Artigos 

Publicado no Jornal da Tarde, 04/09/2002.

Crise econômica e democracia

Os latino-americanos nunca foram muito fanáticos pela democracia. Para eles, os homens sempre contaram mais do que as instituições. Toda vez que apareceu um líder forte dizendo ser capaz de resolver uma crise - o povo respondeu: "assuma e resolva".

No dia 30 de março de 1964 (um dia antes da intervenção militar no Brasil) uma pesquisa de opinião pública realizada no Rio de Janeiro pediu para as pessoas listarem os problemas mais prementes naquele momento.

Menos de 5% deram prioridade para a bomba política que estava prestes a explodir. Cerca de 78% colocaram na cabeça da lista a inflação de 100% ao ano e a falta de empregos.

Na mesma pesquisa, 60% dos entrevistados revelaram seu desejo de ter um líder forte para solucionar os problemas apontados, desprezando inteiramente a idéia de que os cidadãos comuns deveriam participar das decisões.

Ou seja, numa hora de forte crise política, os brasileiros estavam atrás de um "pulso firme" para resolver a crise econômica - no mais puro estilo de pragmatismo.

Vinte e cinco anos mais tarde, ultrapassados os anos críticos da intervenção militar, uma enquete realizada em meados de 1989, quando a inflação chegara a 40% ao mês, 59% dos entrevistados consideraram os anos dos governos autoritários melhores do que os da democracia. Cerca de 50% dos brasileiros atribuíam a causa dos problemas ao vigente governo democrático (José Sarney) e não aos militares que o antecederam. E, na eleição de novembro, buscaram entre Lula e Collor o líder que aparentava ter competência e pulso firme por combater os desmandos, os aproveitadores, as elites e a corrupção.

Depois de quase 40 anos, vemos que pouca coisa mudou.
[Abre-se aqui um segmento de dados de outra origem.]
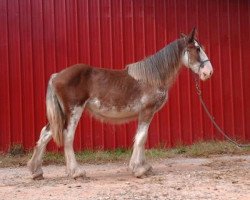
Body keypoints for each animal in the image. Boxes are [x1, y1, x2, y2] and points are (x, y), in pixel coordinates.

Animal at [27, 28, 213, 180]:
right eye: (197, 49)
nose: (208, 72)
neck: (151, 77)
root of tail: (56, 75)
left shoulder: (144, 113)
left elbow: (142, 137)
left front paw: (144, 167)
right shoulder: (147, 111)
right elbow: (141, 137)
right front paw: (139, 170)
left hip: (62, 114)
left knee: (45, 134)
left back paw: (36, 172)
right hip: (73, 111)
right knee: (67, 136)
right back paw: (76, 173)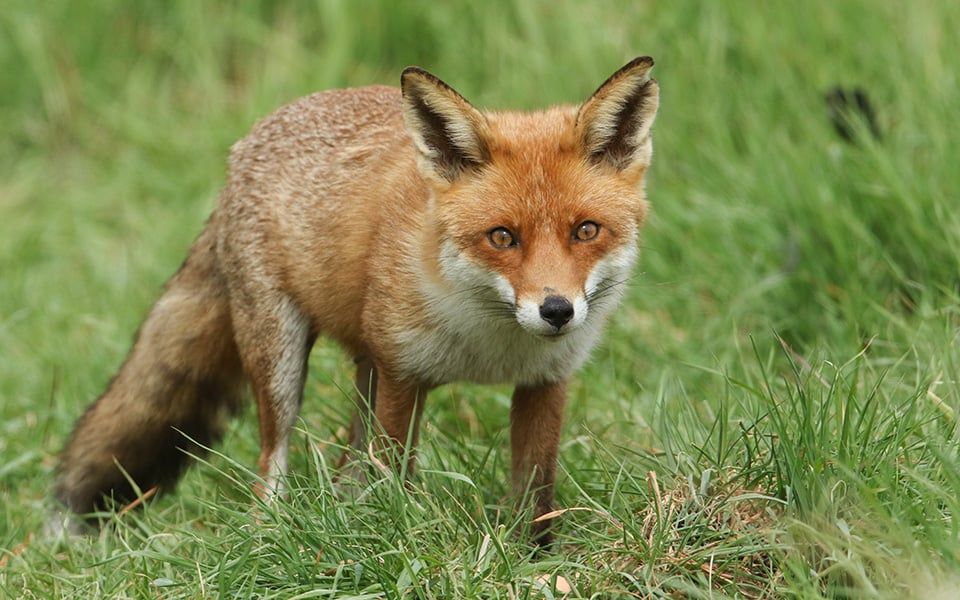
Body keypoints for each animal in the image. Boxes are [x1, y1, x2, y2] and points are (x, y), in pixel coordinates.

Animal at [51, 56, 660, 544]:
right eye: (502, 237)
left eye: (586, 231)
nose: (556, 310)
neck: (489, 341)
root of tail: (247, 143)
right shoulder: (404, 375)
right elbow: (394, 475)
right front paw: (402, 540)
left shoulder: (544, 381)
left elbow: (536, 493)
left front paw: (535, 561)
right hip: (282, 361)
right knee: (273, 461)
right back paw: (272, 533)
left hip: (366, 368)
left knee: (347, 462)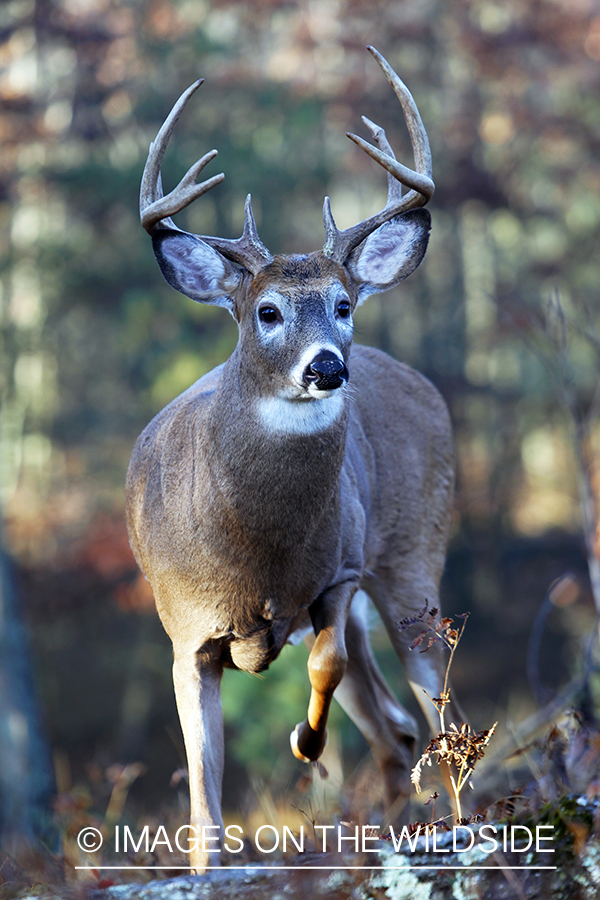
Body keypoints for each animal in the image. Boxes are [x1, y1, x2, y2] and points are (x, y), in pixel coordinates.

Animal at [126, 47, 462, 872]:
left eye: (343, 304)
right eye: (267, 311)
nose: (328, 366)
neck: (257, 556)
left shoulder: (337, 572)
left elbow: (325, 667)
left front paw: (304, 742)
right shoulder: (184, 629)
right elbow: (203, 784)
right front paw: (208, 866)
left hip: (411, 555)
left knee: (426, 709)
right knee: (396, 727)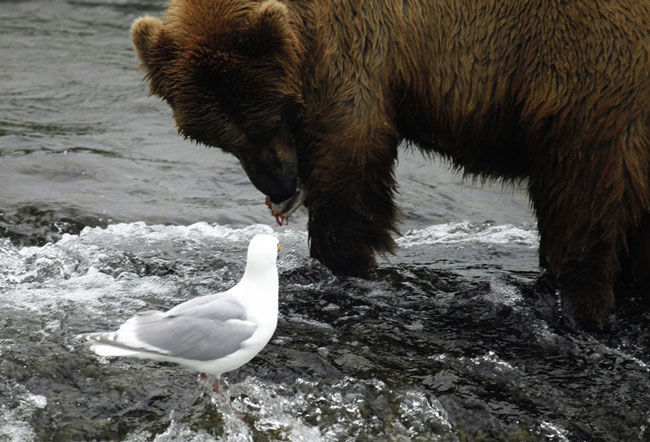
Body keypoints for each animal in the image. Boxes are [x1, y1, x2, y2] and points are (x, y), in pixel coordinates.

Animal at [132, 0, 648, 328]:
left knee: (581, 188)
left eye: (272, 117)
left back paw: (581, 301)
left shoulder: (354, 46)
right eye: (220, 139)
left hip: (585, 73)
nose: (278, 186)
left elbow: (351, 154)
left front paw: (345, 263)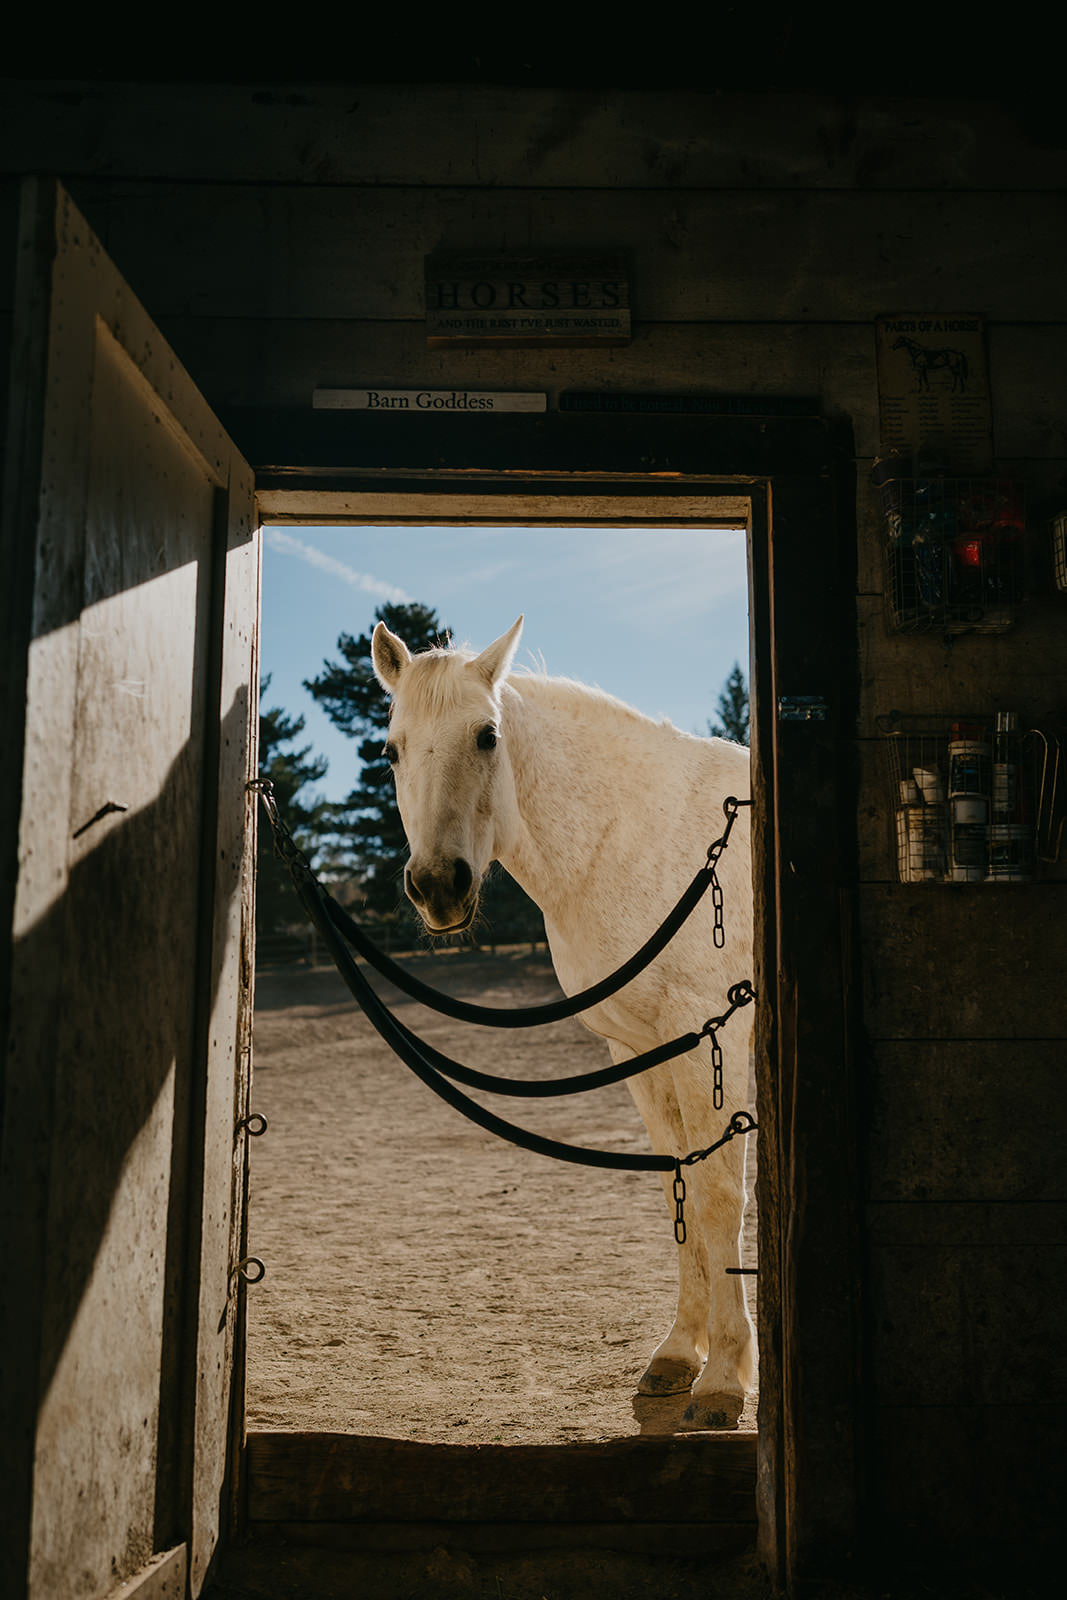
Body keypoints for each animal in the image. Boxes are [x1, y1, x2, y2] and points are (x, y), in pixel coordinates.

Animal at [371, 614, 755, 1429]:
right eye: (391, 748)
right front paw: (680, 1354)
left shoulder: (714, 1038)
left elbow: (717, 1196)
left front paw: (724, 1382)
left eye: (487, 736)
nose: (438, 886)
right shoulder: (642, 1049)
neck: (640, 838)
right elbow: (678, 1186)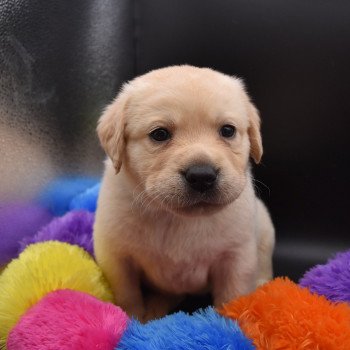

Em uma pesquisa realizada em 2002, apenas 37% dos brasileiros preferem a democracia em relação aos governos autoritários de governo e quase 2/3 continuam valorizando mais os heróis do que as instituições ("Latinobarómetro", Santiago: Opinión Pública Latinoamericana, 2002).

A Revista The Economist (17/08/2002) lembra que os latino-americanos até têm motivos para de desencantarem com a democracia e o livre mercado. Para a maioria dos países que adotaram esses regimes (político e econômico), a situação piorou.

Os articulistas da revista fazem, então, a seguinte pergunta: que tipo de solução esses povos desejam?

Ao que tudo indica, os latino-americanos esperam muito pouco dos partidos, dos congressistas e das demais instituições democráticas. Eles continuam buscando uma personalidade forte e competente que assuma e resolva a questão.

Será que a preferência vai mais para a esquerda ou mais para direita? Não há sinais de preferência de coloração política. Tanto que, nos anos recentes, os latino-americanos votaram para o ex-Coca Cola, Vicente Fox no México; para o conservador Álvaro Uribe na Colômbia; e para o anti-liberal Hugo Chavez na Venezuela.

Os eleitores da região, inclusive os brasileiros, continuam são mais pragmáticos do que ideológicos. Na hora da crise, seu principal desejo é se agarrar em quem aparenta reunir as condições para resolver seus problemas.

Para quem aparenta ter a qualidade de competente e a posse de um pulso firme, os eleitores chegam a conceder uma certa liberalidade de linguagem que, muitas vezes, põe a Constituição e as instituições democráticas de lado, prometendo com toda a fôrça: "eu vou fazer". Nesse jogo, os eleitores toleram promessas que ultrapassam o permitido pela lei e ignoram a vigilância da Justiça. Mais uma vez, estamos diante da prevalência da personalidade sobre a institucionalidade.

Na atual campanha, felizmente, não há manifestações de saudosismo da intervenção militar - afinal, já se passaram quase 40 anos. Mas o povo está de olho nos ingredientes de quem pode compor a imagem de "salvador da pátria" que, sejamos francos, a maioria dos brasileiros cultiva na esperança de ver resolvidos, num passe de mágica, os problemas que mais os afligem.

Esta campanha está parecida com as anteriores. É o marketing da esperança e a concentração nas qualidades pessoais do sonhado "super-homem".

A propósito, alguém já se definiu a respeito dos candidatos ao Senado Federal e Câmara dos Deputados? Quantos dos brasileiros estão convencidos de que a maioria das soluções dos problemas terá de passar por eles? Quem se dá conta de analisar a viabilidade jurídica das promessas colocadas à venda?

Vou parar por aqui e deixar de ser impertinente. Não vou mudar uma cultura centenária com um artigo de jornal. Deixemos os brasileiros acreditarem que, como o regime é presidencialista, o que interessa é o Presidente... só ele.